Obviously, you want your tests to test the implementation, not test that the mocks are working. I didn't read all the code, but lots of it not great. Generally, you want to treat your test code as any other production code, build abstractions and simple design/architecture that lets you heavily reduce test duplication, otherwise you end up with huge balls of spaghetti that are impossible to get a clear overview of, actually reasonably change, and hard to understand what is actually being tested. Like that run.test.ts.
The whole project seems to be LLM coded, even the docs are: https://github.com/vm0-ai/vm0/blob/main/.vm0/agents/docs-wri...
That's what I keep thinking about when I see those "once I started taking Claude, I lost 95% of my developement time" posts. Are they really making 20x the software, or are they and their customers simply believing that, watching all those endless streams of green checkmark and rocket emojis?
I cannot find anywhere in the documentation that shows exactly where or how this "cloud sandbox" is deployed or maintained.
Is this Docker, Kubernetes, KVM/Xen, AWS, Azure, GCP, Fly.io, some other VM tech, or some rando's basement ?
Very little detail and I don't trust this at all.
The canonical solution in this space so far is https://github.com/Dicklesworthstone/agentic_coding_flywheel..., and I would bet that this tool is just a paid version of the same, or worse, just a paid wrapper
I am also a bit confused by how this is all presented but it seems to be on GitHub too: https://github.com/vm0-ai/vm0
Especially with the wait list sign up.
E2B https://github.com/vm0-ai/vm0/blob/main/turbo/package.json#L...
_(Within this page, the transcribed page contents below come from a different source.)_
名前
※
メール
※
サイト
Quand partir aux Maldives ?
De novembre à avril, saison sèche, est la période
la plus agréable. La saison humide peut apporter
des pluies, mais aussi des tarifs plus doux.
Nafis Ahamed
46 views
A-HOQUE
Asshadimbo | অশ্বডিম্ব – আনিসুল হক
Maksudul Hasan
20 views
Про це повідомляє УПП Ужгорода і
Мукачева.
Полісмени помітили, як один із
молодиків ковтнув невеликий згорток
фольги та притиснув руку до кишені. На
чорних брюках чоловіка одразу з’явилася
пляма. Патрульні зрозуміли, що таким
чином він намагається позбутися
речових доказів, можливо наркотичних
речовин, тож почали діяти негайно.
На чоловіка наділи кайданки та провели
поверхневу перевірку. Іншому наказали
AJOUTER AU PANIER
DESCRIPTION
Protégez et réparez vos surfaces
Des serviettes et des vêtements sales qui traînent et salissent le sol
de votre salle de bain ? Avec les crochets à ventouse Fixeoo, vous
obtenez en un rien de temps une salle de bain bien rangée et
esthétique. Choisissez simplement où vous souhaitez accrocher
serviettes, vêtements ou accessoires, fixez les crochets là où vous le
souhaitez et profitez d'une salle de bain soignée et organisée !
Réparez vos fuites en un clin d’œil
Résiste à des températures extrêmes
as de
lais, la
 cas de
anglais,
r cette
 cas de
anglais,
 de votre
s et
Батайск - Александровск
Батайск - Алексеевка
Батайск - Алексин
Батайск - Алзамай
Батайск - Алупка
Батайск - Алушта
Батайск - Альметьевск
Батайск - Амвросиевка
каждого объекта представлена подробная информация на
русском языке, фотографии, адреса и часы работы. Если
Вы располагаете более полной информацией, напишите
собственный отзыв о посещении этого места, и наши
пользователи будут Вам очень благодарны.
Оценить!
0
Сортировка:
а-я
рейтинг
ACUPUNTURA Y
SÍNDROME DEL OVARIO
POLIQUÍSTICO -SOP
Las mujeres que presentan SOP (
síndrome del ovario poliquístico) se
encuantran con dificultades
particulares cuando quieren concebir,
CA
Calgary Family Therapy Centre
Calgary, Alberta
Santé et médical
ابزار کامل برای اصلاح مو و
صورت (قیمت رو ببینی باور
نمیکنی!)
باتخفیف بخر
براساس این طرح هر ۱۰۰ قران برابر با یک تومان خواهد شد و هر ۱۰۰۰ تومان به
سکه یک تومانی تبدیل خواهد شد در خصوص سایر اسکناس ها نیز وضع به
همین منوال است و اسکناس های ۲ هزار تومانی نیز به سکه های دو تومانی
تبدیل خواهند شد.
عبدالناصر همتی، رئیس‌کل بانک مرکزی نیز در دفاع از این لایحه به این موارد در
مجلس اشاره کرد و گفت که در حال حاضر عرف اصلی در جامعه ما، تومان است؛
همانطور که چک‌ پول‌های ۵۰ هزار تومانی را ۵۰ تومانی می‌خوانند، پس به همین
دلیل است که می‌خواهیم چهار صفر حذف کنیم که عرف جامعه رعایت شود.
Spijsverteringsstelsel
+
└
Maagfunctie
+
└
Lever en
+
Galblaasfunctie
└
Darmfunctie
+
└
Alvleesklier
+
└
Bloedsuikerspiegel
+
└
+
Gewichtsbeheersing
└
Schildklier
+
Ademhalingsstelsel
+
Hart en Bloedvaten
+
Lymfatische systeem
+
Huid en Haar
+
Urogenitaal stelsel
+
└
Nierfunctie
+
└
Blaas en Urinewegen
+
There is still space left in the title to add more context, how about something like "Vm0, build agents and automate workflows with natural language" ?
I built something similar to this before Langraph had their agent builder @braid.ink, because Claude Code kept referencing old documentation. But the problem ended up solving itself when Langraph came out with their agent builder, and Claude Code can better navigate its documentation.
The only thing I would mention is that building a lot of agents and working with a lot of plug-ins and MCPs is everything is super situation- and context-dependent. It's hard to spin up a general agent that's useful in a production workflow because it requires so much configuration from a standard template. And if you're not being very careful in monitoring it, then it won't meet your requirements when it's completed, when it comes to agents, precision and control is key.
This really resonates - the opacity problem is exactly what makes MCP-based agents hard to trust in production. You can't control what you can't see.
We built toran.sh specifically for this: it lets you watch real API requests from your agents as they happen, without adding SDKs or logging code. Replace the base URL, and you see exactly what the agent sent and what came back.
The "precision and control" point is key though - visibility is step one, but you also need guardrails. We're working on that layer too (keypost.ai for policy enforcement on MCP pipelines).
Would love to hear what monitoring approaches you've found work well for production agent workflows.
Still too much work. Can we get an AI that writes intents for me?
This astroturfed? Moderation fail.
AI slop.
Has there every been a tool before AI that we just accept as being so actively hostile to users, that we need all sorts of third party bolt ons to "secure" them? Like, "make sure you run your AI in a sandbox so it doesn't steal your secrets or wipe your harddrive" is for virus', not actual tooling
Well, obviously, `npm` has the same destructive power: package might include a script which steals secrets or wipes a hard drive. But people just assume that usually they don't.
The Internet?
We should probably stop using adjectives to describe programs/systems.
"Run" X,Y,Z...where, where does it run? "Isolated environment". How isolation was achieved? Is it a VM, if yes then what is the virtualization stack and what it contains? Is it firecracker, just a docker image? What are the defaults and network rules in this isolated environments?